James Baker served three U.S. presidents. He was both chief of staff and a cabinet member for both Ronald Reagan and George H.W. Bush. And in all his years in presidential politics, 2016 is new to him.

"I've never seen the anger that we see out there today on the part of the electorate," he told Eyewitness News. "They're not only angry, they're anxious. And not only anxious about ISIS, but they're angry that their government hasn't worked."

Baker said sees that anger on both sides from Republicans and Democrats. He reminded us that in 1976, when Ronald Reagan challenged a sitting U.S. President in Gerald Ford, he too was anti-establishment and seen as a shoot-from-the-hip cowboy. He says the establishment should let it play out as they did back then.

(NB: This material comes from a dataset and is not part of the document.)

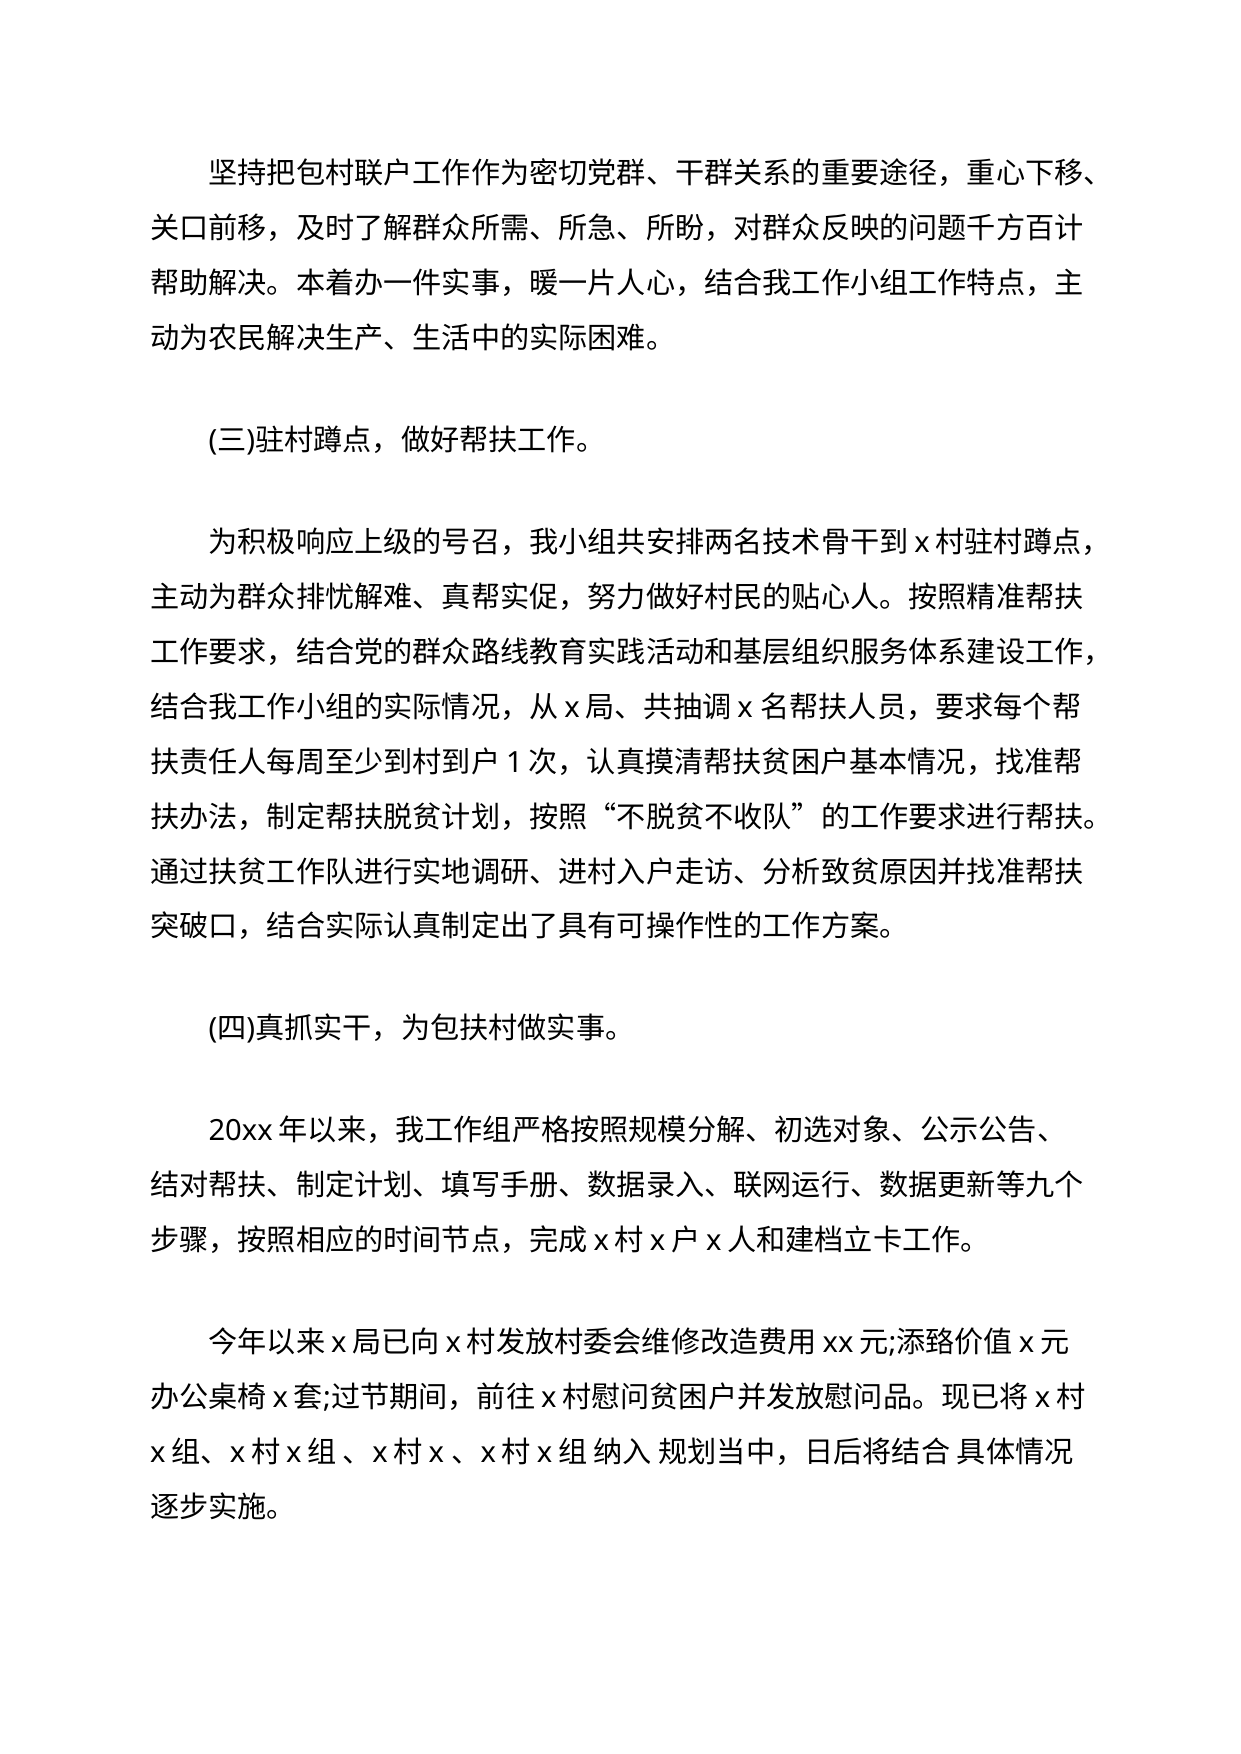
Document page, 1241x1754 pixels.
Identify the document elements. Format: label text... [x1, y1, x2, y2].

"We followed the inclination of the voters," he said. "That's what democracy is all about. I think that's what we do. We look at where the voters are. I'm not one who thinks it ought to be dictated from up above."

That said, when he looks at the Republican field, he's not comparing Reagan to any of the remaining candidates. But he finds a familiarity between today and 40 years ago.

"There are big differences between what is happening today and what happened back there in 1980, 1976 and 1980," he said. "But there are also similarities. You had a challenge from the grassroots to the order, to the established order. You're seeing a lot of that today."

As for the current delegate counts, on the Democratic side, Hillary Clinton has a total of 1,130 delegates, compared to 499 for Bernie Sanders. A candidate needs 2,383 delegates to win the Democratic nomination. On the Republican side, Donald Trump continues to lead in the delegate count with 384. Sen. Ted Cruz has 300 and Marco Rubio is in third place with 151. A candidate needs 1,237 delegates to clinch the Republican nomination.